My point is that while trading plans adopted pursuant to Rule 10b5-1 can be abused, the adoption of trading plans is still a good idea. Moreover, the concept behind rule – that is, to provide corporate insiders with a way to trade in their company securities – is still valid, as well. Nothing about the recent revisions to the Rule or even about the government’s actions against Peizer should take away from the fact that adopting a proper plan is a smart way for corporate executives to try to protect themselves from potential liability under the federal securities laws.

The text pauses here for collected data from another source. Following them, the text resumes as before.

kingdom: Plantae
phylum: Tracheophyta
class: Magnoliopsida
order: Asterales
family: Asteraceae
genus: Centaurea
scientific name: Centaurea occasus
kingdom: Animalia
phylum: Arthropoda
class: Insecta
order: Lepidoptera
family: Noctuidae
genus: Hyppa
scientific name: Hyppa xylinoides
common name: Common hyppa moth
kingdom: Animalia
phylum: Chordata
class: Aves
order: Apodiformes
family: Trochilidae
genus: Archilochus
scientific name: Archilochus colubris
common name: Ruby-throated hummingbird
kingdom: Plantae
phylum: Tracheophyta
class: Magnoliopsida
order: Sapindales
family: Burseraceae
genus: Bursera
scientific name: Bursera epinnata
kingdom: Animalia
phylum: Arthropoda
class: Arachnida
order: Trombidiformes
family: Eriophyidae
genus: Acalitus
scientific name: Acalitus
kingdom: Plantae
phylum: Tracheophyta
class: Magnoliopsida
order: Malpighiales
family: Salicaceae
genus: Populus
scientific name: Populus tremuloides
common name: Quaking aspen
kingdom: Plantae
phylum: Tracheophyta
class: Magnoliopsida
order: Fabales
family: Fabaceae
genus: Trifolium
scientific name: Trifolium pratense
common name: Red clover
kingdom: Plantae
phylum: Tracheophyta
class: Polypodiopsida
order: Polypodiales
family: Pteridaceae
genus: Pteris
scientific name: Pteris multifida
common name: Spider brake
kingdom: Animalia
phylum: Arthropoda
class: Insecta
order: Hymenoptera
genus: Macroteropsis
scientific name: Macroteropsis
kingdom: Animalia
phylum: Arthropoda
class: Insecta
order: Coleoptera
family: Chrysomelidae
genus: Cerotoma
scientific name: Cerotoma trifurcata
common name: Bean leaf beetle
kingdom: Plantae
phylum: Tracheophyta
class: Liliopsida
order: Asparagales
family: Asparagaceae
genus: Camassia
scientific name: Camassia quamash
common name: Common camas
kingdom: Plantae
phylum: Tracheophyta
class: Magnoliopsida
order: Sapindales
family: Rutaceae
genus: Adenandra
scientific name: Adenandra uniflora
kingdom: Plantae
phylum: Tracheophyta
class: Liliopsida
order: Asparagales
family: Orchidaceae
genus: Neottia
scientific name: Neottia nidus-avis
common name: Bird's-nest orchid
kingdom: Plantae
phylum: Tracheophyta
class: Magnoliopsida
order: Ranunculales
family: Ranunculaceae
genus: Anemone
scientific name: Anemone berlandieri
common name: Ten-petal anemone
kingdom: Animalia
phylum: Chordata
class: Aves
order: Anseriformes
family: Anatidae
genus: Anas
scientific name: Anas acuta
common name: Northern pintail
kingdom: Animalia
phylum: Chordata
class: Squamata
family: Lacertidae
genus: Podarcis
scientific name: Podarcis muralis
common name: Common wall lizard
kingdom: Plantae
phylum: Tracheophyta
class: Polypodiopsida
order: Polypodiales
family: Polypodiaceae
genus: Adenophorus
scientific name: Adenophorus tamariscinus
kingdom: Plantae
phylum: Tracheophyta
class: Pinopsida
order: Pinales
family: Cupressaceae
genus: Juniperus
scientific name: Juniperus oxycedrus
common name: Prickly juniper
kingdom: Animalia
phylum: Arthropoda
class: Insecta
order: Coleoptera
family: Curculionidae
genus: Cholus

Indeed, a written trading plan is one of the important practical steps that companies and their executives can take as part of securities litigation loss prevention program. Well-advised companies and their executives that adopt plans that avoid the abuses will have an important tool in their arsenal if they are called upon to defend themselves in a securities suit. Nothing about the recent revisions to the Rule or even about Peizer’s prosecution changes any of that.